This year marks the 50th anniversary of the publication of Madeleine L’Engle’s now famous, A Wrinkle in Time. I remember being one of those enthralled readers when I was in elementary school. I have just finished re-reading the book. So many of her passages had etched themselves into my young imagination. For instance, I will never forget the sensation I had as I read of the near death of Meg and her being nursed back to health by Aunt Beast.
It is instructive to remember that Wrinkle nearly went unpublished. The number of publishers that shrugged it off as untenable for the market is legendary. Though the numbers vary, L’Engle herself said it was around twenty eight. She routinely kept the rejection letters with her so that when a publisher would approach her after her stardom and say something like, “I wish we had the opportunity to publish you,” she would thumb through her stack on the spot and say, “Oh, but you did, and here is the rejection letter …”
To be sure, the genre was confounding. On the one hand it was early science fiction, a work that reflected her interest in physics and the sciences. How else would she develop the ideas of bending space and tessering? But that was not the troublesome aspect for publishers. Their problem was with her thinly veiled religious ideas. I can now see their point. Wrinkle is what we would call in Christian literature an apologetic. It makes the case for faith in its own popular terms.
In a cross between Frank Baum’s The Wizard of Oz and C.S. Lewis’s The Lion, the Witch and the Wardrobe, L’Engle wove together themes of estrangement, reconciliation, redemption, evil, moral courage and the ultimate power of love.
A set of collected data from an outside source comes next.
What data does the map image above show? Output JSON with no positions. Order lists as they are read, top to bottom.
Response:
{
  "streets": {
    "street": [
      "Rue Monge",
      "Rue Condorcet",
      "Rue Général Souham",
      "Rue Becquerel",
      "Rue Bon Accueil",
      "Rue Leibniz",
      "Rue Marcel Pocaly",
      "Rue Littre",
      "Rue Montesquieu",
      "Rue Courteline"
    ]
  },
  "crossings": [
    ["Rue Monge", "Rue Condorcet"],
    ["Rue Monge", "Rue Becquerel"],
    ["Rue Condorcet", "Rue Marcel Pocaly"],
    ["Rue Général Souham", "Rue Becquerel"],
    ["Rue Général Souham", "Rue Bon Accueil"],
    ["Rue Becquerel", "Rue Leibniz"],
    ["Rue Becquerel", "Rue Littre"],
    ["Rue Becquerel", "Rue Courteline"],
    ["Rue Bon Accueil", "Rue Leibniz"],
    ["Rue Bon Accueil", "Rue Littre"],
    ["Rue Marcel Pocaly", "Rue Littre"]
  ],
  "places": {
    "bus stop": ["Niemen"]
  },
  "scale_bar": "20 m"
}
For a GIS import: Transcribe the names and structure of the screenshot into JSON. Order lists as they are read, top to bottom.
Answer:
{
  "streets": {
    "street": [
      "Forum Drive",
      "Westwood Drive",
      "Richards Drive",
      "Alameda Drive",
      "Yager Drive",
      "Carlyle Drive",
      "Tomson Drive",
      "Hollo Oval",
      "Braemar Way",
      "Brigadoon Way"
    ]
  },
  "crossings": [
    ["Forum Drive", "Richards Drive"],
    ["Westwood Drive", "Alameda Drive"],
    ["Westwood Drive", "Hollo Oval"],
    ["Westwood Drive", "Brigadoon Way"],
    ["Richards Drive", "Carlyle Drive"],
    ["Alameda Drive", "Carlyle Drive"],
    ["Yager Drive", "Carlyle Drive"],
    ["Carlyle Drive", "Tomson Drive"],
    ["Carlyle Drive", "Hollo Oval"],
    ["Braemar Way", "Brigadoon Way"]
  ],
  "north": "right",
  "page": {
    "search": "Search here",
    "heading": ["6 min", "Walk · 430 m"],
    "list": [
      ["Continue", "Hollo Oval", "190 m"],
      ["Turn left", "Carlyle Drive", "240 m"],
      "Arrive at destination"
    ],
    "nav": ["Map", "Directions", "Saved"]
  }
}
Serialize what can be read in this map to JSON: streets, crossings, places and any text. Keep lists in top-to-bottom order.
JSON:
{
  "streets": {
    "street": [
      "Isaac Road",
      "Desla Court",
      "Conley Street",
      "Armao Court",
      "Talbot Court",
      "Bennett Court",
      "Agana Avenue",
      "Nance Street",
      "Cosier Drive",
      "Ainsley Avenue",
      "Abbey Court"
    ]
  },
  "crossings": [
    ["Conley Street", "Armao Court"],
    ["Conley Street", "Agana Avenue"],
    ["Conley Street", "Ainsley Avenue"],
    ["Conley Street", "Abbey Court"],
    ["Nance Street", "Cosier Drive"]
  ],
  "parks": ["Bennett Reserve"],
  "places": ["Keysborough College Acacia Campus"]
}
All in two hundred short pages.
If she was influenced by the whole Christian tradition and authors like Baum, Lewis and J.R. Tolkien, she was also an antecedent for fantasy epic dramas we now take as part and parcel of the cultural mainstream – The Lord of the Rings, Star Wars, The Matrix, Harry Potter. All of these fantasy thrillers deal with the epic struggle between good and evil, forces of light and darkness, powers visible and invisible. They are mythological in scope and content.
Like L’Engle this genre of literature plays at the intersection of science, magic, and human darkness and transcendence. But she is really more closely aligned with the likes of a Lewis. Wrinkle was a sci-fi apologetic, the stuff that kept publishers sweating and fellow authors guessing.
Those who neither sweat nor guess are the continuing generations of young readers who encounter Wrinkle for the first time. It is for them as fresh as it was for me. And if they happen to catch her not-so-deeply concealed themes, that would, I am certain, bring a smile to an author who bristled at the suggestion that she wrote children’s books. She just wrote, said L’Engle, and if it happened to work for children, well, then it did.
And it did work for children. This took me back to my first reading, to a college spin through childre’s and adolescent literature class and a new “wrinkle” for those of us who found John Steinbeck’s ” The Red Pony” one of the few accessible pieces for teens. Kudos once again to L’Engle and Wrinkle–it is still worthy reading for all ages.